The canonical nucleotide hydrolase activity of hMTH1 is antimutagenic. Since the effects of its overexpression appear to be largely confined to young mice, it seems likely that this is related to the developmental pattern of these mice. The birth weights, subsequent growth rates and adult bodyweights of WT and hMTH1-Tg mice are indistinguishable. In both genotypes, growth is extremely rapid between conception and around 10 weeks after birth during which time the animals attain more than 80% of their final body mass [5]. In WT mice these early weeks are associated with an oxidative stress against which hMTH1 protects. This period of explosive growth and maximum DNA replication is a time when the purity of the nucleotide pool is paramount. It is likely that the mild oxidative stress experienced by young WT mice on a standard laboratory diet is associated with the accumulation of oxidation-related mutations. The hMTH1-Tg mice will accumulate fewer mutations of this kind. Might this explain their increased longevity?

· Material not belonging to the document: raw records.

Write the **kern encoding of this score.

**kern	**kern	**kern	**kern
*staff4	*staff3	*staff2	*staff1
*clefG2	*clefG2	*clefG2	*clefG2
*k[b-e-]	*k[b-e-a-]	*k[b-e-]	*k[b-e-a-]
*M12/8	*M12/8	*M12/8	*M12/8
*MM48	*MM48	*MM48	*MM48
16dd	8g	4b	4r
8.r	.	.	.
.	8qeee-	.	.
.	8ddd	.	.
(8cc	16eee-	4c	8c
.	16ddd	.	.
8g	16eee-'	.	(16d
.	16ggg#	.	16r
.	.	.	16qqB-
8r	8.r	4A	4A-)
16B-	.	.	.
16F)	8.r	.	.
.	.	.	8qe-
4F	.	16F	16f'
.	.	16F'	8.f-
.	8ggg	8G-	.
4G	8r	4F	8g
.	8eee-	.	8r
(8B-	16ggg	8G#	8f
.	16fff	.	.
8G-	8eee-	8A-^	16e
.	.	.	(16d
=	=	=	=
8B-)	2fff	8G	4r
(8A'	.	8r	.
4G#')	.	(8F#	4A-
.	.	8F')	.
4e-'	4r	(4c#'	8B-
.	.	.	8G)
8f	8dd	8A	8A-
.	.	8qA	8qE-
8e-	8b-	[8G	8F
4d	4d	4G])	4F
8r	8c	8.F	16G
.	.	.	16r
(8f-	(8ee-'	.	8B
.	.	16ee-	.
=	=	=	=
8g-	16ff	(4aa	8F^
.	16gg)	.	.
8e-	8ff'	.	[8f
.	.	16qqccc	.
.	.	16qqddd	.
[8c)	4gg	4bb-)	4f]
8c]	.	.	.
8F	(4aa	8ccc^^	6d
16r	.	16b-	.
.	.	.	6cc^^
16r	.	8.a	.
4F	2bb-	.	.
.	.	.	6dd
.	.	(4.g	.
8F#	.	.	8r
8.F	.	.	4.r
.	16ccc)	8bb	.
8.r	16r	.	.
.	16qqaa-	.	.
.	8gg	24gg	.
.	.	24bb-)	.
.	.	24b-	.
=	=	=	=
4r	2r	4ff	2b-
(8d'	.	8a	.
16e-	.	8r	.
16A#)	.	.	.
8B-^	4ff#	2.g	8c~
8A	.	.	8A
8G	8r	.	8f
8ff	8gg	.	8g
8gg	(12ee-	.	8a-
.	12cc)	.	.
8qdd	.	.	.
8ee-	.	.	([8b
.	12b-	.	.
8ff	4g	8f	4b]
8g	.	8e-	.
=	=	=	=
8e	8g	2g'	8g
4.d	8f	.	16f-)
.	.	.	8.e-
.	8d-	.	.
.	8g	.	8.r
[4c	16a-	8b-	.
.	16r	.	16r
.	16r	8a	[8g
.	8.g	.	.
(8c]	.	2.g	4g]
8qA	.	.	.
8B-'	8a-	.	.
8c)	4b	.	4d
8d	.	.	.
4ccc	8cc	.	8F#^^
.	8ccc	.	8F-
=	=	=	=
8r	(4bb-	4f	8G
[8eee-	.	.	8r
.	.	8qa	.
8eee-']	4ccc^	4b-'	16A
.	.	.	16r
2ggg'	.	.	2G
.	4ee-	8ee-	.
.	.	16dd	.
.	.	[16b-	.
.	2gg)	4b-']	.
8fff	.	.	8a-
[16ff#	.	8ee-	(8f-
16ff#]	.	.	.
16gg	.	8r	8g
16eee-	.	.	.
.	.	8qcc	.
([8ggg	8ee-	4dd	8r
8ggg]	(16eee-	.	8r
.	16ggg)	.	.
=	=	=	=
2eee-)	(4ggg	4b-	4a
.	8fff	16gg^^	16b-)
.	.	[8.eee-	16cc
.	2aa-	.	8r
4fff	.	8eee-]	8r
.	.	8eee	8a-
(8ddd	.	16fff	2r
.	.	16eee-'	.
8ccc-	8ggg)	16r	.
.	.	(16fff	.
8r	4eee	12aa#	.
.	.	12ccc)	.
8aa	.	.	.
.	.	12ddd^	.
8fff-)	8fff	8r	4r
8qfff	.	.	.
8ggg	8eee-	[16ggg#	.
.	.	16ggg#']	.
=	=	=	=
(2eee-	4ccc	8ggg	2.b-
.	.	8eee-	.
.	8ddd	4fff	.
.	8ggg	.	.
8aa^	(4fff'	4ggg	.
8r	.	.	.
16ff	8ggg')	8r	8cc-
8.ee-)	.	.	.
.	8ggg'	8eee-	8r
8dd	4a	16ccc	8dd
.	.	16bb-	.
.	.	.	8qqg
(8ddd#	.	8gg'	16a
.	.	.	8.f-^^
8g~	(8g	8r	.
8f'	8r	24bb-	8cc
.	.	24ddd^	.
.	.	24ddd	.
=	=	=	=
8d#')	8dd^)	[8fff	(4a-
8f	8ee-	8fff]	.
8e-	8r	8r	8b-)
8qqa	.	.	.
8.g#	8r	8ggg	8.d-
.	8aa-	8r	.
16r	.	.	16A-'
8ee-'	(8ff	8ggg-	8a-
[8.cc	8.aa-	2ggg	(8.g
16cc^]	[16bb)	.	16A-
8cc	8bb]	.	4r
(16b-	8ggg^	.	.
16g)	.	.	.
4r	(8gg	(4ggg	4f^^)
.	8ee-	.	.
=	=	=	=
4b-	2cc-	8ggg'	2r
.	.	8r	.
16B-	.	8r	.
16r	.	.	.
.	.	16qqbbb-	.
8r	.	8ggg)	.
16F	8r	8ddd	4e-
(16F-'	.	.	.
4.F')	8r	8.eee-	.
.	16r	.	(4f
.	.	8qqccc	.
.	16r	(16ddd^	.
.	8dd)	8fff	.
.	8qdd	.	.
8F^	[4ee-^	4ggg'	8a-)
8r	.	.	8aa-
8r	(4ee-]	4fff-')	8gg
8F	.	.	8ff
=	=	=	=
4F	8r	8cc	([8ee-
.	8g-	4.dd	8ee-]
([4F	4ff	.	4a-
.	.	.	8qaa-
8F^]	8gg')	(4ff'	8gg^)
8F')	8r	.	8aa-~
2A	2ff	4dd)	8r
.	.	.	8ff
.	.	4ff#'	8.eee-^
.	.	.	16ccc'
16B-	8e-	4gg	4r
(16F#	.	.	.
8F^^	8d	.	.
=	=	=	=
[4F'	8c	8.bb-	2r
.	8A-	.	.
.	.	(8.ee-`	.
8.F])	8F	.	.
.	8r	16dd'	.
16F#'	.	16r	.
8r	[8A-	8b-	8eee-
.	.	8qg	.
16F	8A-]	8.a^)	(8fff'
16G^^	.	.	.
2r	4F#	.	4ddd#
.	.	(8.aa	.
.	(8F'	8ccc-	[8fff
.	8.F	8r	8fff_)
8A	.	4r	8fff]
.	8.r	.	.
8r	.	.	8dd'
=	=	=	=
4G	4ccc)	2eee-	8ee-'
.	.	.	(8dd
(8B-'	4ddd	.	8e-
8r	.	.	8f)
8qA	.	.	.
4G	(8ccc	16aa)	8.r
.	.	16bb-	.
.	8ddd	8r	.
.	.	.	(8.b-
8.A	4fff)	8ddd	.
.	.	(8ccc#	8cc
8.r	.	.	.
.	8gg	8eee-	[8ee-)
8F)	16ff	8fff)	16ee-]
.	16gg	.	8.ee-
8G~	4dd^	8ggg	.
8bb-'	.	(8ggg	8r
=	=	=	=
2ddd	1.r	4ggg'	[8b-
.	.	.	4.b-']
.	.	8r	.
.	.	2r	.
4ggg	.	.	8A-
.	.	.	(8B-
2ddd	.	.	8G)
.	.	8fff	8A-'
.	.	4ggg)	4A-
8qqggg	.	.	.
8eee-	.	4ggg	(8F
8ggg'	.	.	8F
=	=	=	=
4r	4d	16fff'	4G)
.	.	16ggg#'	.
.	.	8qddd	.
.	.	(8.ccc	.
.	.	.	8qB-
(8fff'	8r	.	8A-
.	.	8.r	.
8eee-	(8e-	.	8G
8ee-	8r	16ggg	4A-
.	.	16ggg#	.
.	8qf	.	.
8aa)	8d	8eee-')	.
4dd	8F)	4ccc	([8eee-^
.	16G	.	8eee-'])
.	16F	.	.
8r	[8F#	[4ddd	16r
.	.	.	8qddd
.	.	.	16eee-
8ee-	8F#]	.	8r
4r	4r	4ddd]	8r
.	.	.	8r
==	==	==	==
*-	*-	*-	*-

The involvement of mutagenesis in aging is not straightforward. Aging affects everyone. By analogy, although only approximately one in three people will be diagnosed with cancer – a mutation-driven pathology - all three individuals will inevitably succumb to aging. Clearly the cancer paradigm of selection of key ‘driver’ mutations is unlikely to apply to aging. An alternative possibility is that all mutated genes are potential contributors to aging. They might do this via detrimental effects on the proteome that worsen with time. The altered primary sequence of a protein expressed from a mutated gene increases its risk of misfolding and misfolded proteins are highly susceptible to oxidation and aggregation. The powerful impairment of cellular systems by misfolded and oxidized proteins has been extensively documented in in vitro models [7]. Protein oxidation (carbonylation) and aggregation increase with age in mouse tissues [8]. On this model, aging is partly driven by a time-dependent accumulation of toxic protein aggregates that compromise cellular functions. As an example, the age-dependent increase in micronucleated cells in WT mice would then reflect a time-dependent degradation of DNA double strand break repair system(s) and/or factors affecting the accuracy of chromosome segregation. At least in these laboratory mice, toxic aggregates are formed from misfolded, oxidized proteins encoded by genes bearing oxygen damage-related mutations acquired during the first few weeks of development. Their aging is partly an inescapable legacy of events that occur in a brief period prior to adulthood.

The enhanced longevity of hMTH1-Tg mice is consistent with the prevention of early-life ROS-related mutations via nucleotide pool cleansing. It remains to be experimentally determined whether a reduced mutational burden extends their healthy lifespan by slowing the time-dependent accumulation of toxic misfolded and oxidized protein aggregates.